Among the alarming statistics, SpyCloud also reported the recapture of 28.6 million phished identity records last year. Notably, corporate users constituted nearly half of these identities, emphasizing that phishing remains a pressing concern for enterprises. Successful phishing attempts have surged by an astonishing 400% year-over-year, raising awareness among organizations that their workforce is now thrice as likely to fall victim to phishing attempts than to traditional infostealer malware.

Continued Focus on Session Theft

In the face of evolving threats, session hijacking techniques persist as significant dangers. SpyCloud reported the recovery of 8.6 billion stolen cookies and session artifacts attributed to malware infections. The report indicated that 51% of underground records matched prior infostealer logs, suggesting organized efforts to repurpose stolen data instead of relying solely on recent breaches. Recent campaigns have included theft attempts targeting Microsoft 365 environments, showcasing a proactive response from authorities such as Europol in combatting major phishing frameworks.

The Role of Malware

Despite an alarming rise in phishing, infostealer malware continues to pose a major risk. SpyCloud documented over 642.4 million exposed credentials harvested from 13.2 million malware infections. Remarkably, this translates to an average of 50 credentials exposed per malware instance, demonstrating a continuous flow of entry points available to attackers. Interestingly, many incidents occurred on endpoints equipped with endpoint detection response (EDR) or antivirus solutions, signaling that these measures alone may not suffice in the ongoing fight against identity theft.

Credential Exposure and Password Weaknesses

The report also highlighted another troubling trend: a staggering 5.3 billion credential pairs, including usernames and passwords, were exposed. Disturbingly, around 80% of the compromised corporate credentials contained plaintext passwords, significantly elevating the risk of breaches. Predictable password patterns remain prevalent, with popular choices revealing a lack of awareness—passwords linked to pop culture, sports, and simple numeric strings are still common.

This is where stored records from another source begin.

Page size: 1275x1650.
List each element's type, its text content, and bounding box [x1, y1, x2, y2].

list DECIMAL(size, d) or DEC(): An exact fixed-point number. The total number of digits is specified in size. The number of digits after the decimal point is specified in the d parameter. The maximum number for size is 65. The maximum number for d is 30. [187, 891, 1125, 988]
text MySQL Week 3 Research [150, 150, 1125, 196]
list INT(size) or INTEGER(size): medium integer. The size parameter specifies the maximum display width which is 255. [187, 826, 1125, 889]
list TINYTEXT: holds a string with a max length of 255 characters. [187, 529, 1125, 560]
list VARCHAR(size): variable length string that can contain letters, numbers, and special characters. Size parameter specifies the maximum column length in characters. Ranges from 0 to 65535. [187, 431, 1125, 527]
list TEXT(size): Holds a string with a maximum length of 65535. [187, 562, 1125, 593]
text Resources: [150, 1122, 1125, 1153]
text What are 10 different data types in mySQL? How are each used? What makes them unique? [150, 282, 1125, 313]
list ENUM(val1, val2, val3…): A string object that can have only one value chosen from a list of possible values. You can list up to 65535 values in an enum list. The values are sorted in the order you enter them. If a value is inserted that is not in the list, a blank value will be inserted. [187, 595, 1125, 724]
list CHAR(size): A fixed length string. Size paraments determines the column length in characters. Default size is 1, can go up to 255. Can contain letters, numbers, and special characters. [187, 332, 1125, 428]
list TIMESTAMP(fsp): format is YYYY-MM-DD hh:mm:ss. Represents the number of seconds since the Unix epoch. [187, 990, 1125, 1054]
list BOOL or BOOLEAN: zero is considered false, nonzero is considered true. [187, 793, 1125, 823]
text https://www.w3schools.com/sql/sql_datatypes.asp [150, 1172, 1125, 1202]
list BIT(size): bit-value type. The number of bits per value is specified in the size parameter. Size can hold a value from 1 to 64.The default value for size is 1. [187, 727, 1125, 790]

In conclusion, SpyCloud’s 2026 Identity Exposure Report paints a sobering picture of the evolving landscape of identity threats. With a combination of breach data, phishing captures, and machine credentials, attackers are increasingly able to assemble composite identity profiles that pose severe risks to enterprises and their operations. It’s clear that organizations must not only invest in defense against phishing and malware but also prioritize an understanding of how various components of identity are interconnected. Continuous monitoring and proactive remediation efforts are fundamental to shrink the window of opportunity for attackers, ultimately safeguarding both human and machine identities in an increasingly interconnected world.